Holiness Is What We Need
How often do we think thoughts like these: “If only the people in our church were more committed, our fellowship would grow faster... . If only our team members had more boldness in evangelism, our outreach would be more fruitful... . If only my family members had more faith, God could do miracles and meet our needs... . If only my husband would treat me with more understanding, my home life would be happier...”
Even if we don’t say it, most of the time we believe the reason why God can’t move or bless as He promised in His Word is because the fault lies with others. We are blind to our own need for greater holiness, brokenness and humility. That’s why we pray for God to change those around us when all the while, God longs to change us.
What is holiness? The meaning of holiness is described in the dictionary with words such as piety, sanctity, godliness, saintliness, consecration (being set apart), devoutness, devotion and purity.
It’s difficult for us to imagine how holiness looks in someone’s life until we realize it’s the very nature and character of our God: “I the Lord your God am holy” (Leviticus 19:2).
This, and many other Scriptures, tells us God is holy. If we want to know what holiness is, all we need to do is observe our God.

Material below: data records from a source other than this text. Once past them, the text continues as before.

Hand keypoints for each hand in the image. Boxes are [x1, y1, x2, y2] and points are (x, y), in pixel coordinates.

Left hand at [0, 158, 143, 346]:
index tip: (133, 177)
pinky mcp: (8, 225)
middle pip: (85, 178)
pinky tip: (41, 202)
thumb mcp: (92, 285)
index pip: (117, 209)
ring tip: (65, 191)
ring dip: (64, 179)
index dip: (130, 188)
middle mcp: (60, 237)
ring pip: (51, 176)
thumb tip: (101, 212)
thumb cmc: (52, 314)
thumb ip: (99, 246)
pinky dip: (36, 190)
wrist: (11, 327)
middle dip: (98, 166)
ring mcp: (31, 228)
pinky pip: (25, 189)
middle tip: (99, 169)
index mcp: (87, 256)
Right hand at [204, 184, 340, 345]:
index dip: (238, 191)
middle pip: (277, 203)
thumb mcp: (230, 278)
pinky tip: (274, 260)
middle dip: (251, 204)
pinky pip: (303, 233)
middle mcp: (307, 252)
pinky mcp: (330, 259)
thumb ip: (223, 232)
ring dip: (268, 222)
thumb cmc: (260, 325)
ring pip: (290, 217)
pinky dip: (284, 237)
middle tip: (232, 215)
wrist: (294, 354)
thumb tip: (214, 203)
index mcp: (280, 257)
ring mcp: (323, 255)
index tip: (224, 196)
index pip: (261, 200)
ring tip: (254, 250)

This became possible when Jesus took on human form and walked on this earth. He lived and served God in complete holiness. This means He was wholly set apart and devoted to His Father in heaven, seeking only to do His will. That’s why He did not spare Himself but was obedient unto death on the cross.
There was no impurity, such as pride, pretense or seeking honor, in His motives, thoughts, words and actions. Neither was there any selfish ambition in His ministry nor a double standard in His private and public life.

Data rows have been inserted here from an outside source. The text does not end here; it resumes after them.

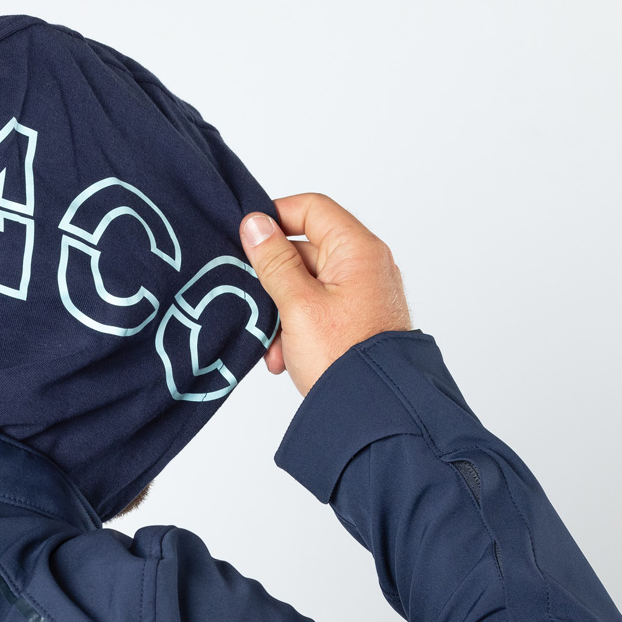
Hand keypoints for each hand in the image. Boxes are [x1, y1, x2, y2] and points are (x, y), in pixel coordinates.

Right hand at [239, 193, 411, 396]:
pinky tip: (285, 358)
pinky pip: (317, 312)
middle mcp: (364, 266)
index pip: (311, 209)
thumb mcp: (297, 305)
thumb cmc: (343, 357)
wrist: (375, 411)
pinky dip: (296, 330)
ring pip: (306, 287)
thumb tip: (255, 223)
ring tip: (274, 344)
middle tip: (255, 303)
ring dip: (281, 313)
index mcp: (357, 250)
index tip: (247, 239)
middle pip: (305, 251)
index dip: (276, 217)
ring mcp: (361, 295)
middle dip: (274, 281)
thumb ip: (274, 262)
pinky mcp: (355, 321)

Looking at Jesus, we come to the conclusion that holiness is living and serving God with no mixture of self-life.
To be holy is to be Christlike. That’s what God desires for us to become:
Like the Holy One who called you, be holy yourselves also in all your behavior; because it is written, “You shall be holy, for I am holy” (1 Peter 1:15–16).
He chose us in Him before the foundation of the world, that we should be holy and blameless before Him (Ephesians 1:4).

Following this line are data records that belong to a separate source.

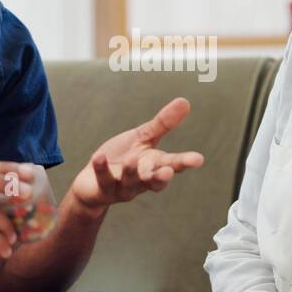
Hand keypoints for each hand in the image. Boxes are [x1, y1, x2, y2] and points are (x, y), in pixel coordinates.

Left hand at [70, 97, 203, 212]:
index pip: (173, 164)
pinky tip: (99, 156)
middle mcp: (142, 180)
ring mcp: (123, 187)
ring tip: (131, 159)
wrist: (93, 182)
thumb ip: (163, 124)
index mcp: (154, 165)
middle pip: (155, 180)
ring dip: (131, 171)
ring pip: (130, 181)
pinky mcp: (103, 190)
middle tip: (167, 172)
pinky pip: (103, 180)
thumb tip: (185, 101)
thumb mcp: (143, 137)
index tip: (198, 159)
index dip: (185, 162)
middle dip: (161, 177)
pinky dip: (101, 168)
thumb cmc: (122, 156)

What helps us become more holy?
1. Accepting God’s correction and discipline in all those areas not wholly given to Him: “...but He disciplines us for our good, that we may share His holiness” (Hebrews 12:10).
2. Our own commitment to separation and cleansing from those things that promote self-life, such as setting our affection on the things of this world, an unwillingness to submit and seeking our own interests instead of God’s will. “Let us cleanse ourselves from all defilement of flesh and spirit, perfecting holiness in the fear of God” (2 Corinthians 7:1).
What effect has our greater holiness on our ministry and others?
The holier, and therefore more pure, our walk with God becomes, the brighter the light of the Gospel shines through us—without us trying to make it happen. People will automatically encounter Jesus when they meet us. Our message will be clearer and less hindered by our self-life, drawing people to Jesus.
God will have to spend less time dealing with our selfish motives and setting our hearts right before He can use us. We will be available to serve Him whenever He chooses.
When other believers come in contact with us, they will recognize their own need to grow and change. That’s what happened when people met Jesus.
Dear Sister, because God desires holiness for our lives, let us long for it as well and yield to Him when He works on us to bring it about.
May you experience God’s love and closeness each day.